Os centros de África para o controlo de enfermidades e a prevenção (CDC de África) e a união africana (AU) dizem que as revelações são “se referir, dada que a vacina de Covidshield foi a espinha dorsal das contribuições EU-apoiadas de COVAX para os Estados-membros' programas do AU de vacinação”.

“Sob tais regulamentos, as pessoas que receberam Covishield, apesar de poder demonstrar a prova da vacinação, continuaria a ser sujeito às limitações da saúde pública, incluindo limitações de exigências do movimento e de teste, com implicações administrativas e financeiras consideráveis,” disseram em uma declaração conjunta o 28 de junho.

Incitaram a Comissão Européia estender a aptidão às vacinas aprovadas para COVAX, e advertiram que as desigualdades no acesso às passagens verdes poderiam “persistir indefinidamente” se o instituto do soro da Índia não se aplicou para a autorização de Covishield no mercado da UE.

A Comissão Européia não respondeu imediatamente aos pedidos de comentário.

O instituto do soro do director geral Adar Poonawalla da Índia disse piar que tinha pegado a matéria “a níveis os mais altos” e a tinha esperado a resolver logo “com reguladores e a nível diplomático com países”.

“Eu realizo-o que muitos indianos que tomaram Covishield estão enfrentando as edições com curso à UE,” escrevi.

Tanimola Akande, um professor da saúde pública na universidade de Ilorin, Nigéria, acredita que a controvérsia verde da passagem deve ajustar a fase para renegociar padrões vacinais com o WHO.

“Um caso deve ser feito que enquanto uma vacina encontra padrões do WHO, deve ser considerado como igual e qualificando para a passagem verde,” diz Akande.

Akande vê a omissão de Covishield como “introduzindo a política da superioridade vacinal fora do WHO” que “é uncalled para e vai contra o atendimento para a não-nacionalização das vacinas”.
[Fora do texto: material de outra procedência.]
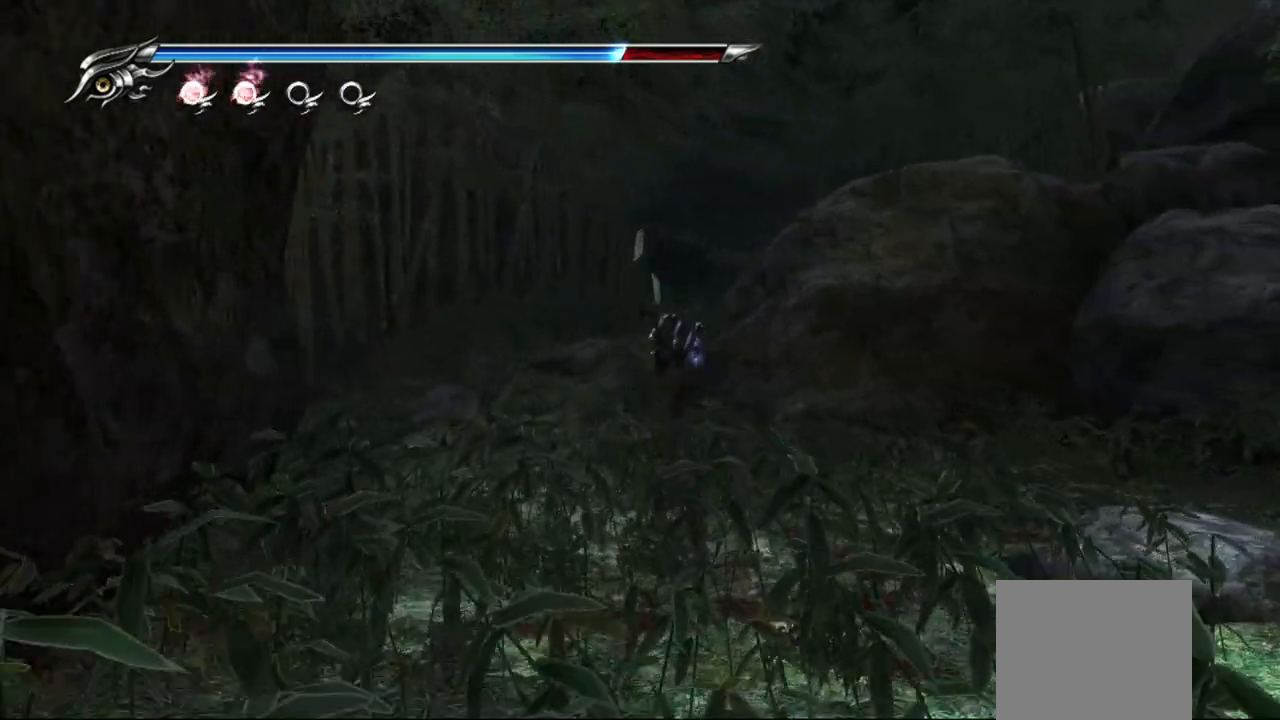
{"buttons": ["L1"], "left_stick": "up", "right_stick": "center", "events": [[67, "CROSS", "up"], [367, "L1", "down"]]}
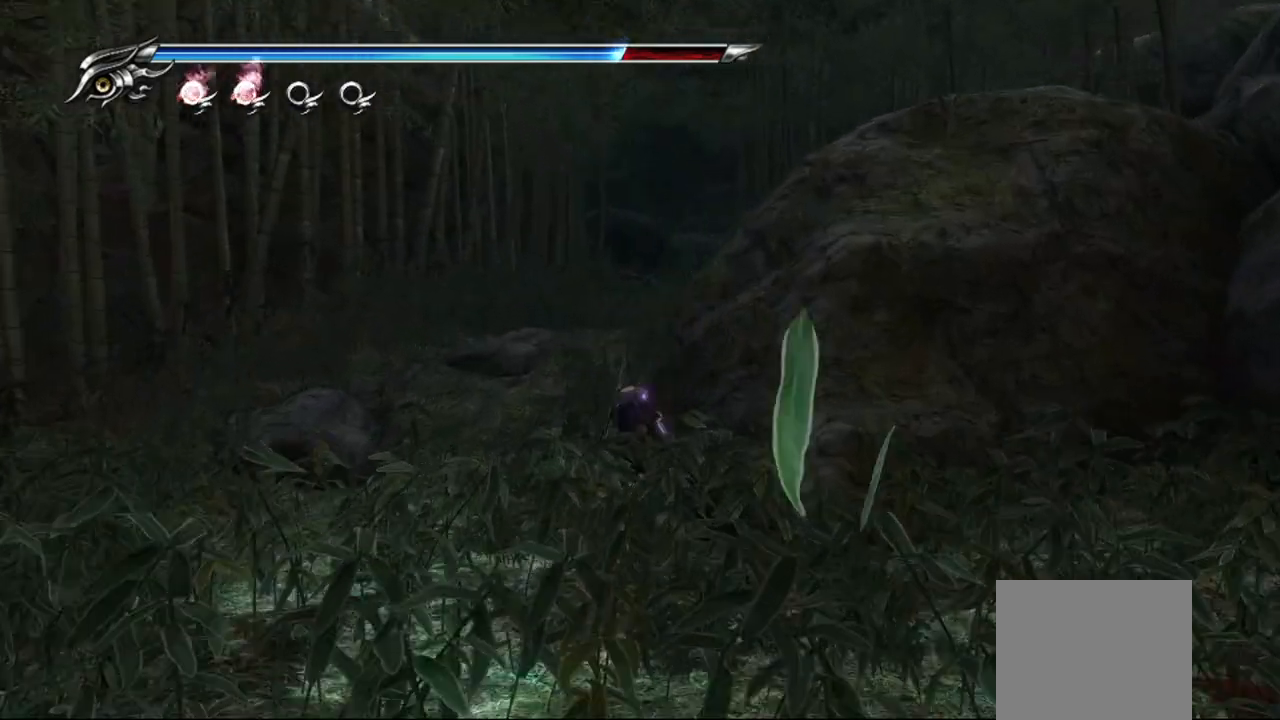
{"buttons": [], "left_stick": "up", "right_stick": "right", "events": [[67, "CROSS", "down"], [150, "L1", "up"], [250, "CROSS", "up"], [433, "right_stick", "right"]]}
O WHO disse que os países “não devem introduzir exigências da prova da vacinação COVID-19 para o curso internacional como uma circunstância para a partida ou a entrada”.

Mwidimi Ndosi, um conferente superior em cuidados da reumatologia da universidade do oeste de Inglaterra, Bristol no Reino Unido, disse: “Porque o WHO foi opor aos passaportes vacinais, parece que os produtores de Covishield não previram a necessidade de seguir com a autorização no mercado da União Europeia.

“Este, a mim, é mais de uma edição administrativa que deva ser resolvida logo. Eu seria referido mais se era fazer com a qualidade das vacinas.

Os “povos que receberam vacinas através da facilidade de COVAX podem ser tentados pensar que é uma introdução da qualidade e da sensação tratada como a segunda classe. Aquele não é [o caso],” adiciona, forçando que a qualidade de Covishield não tem sido duvidada até agora.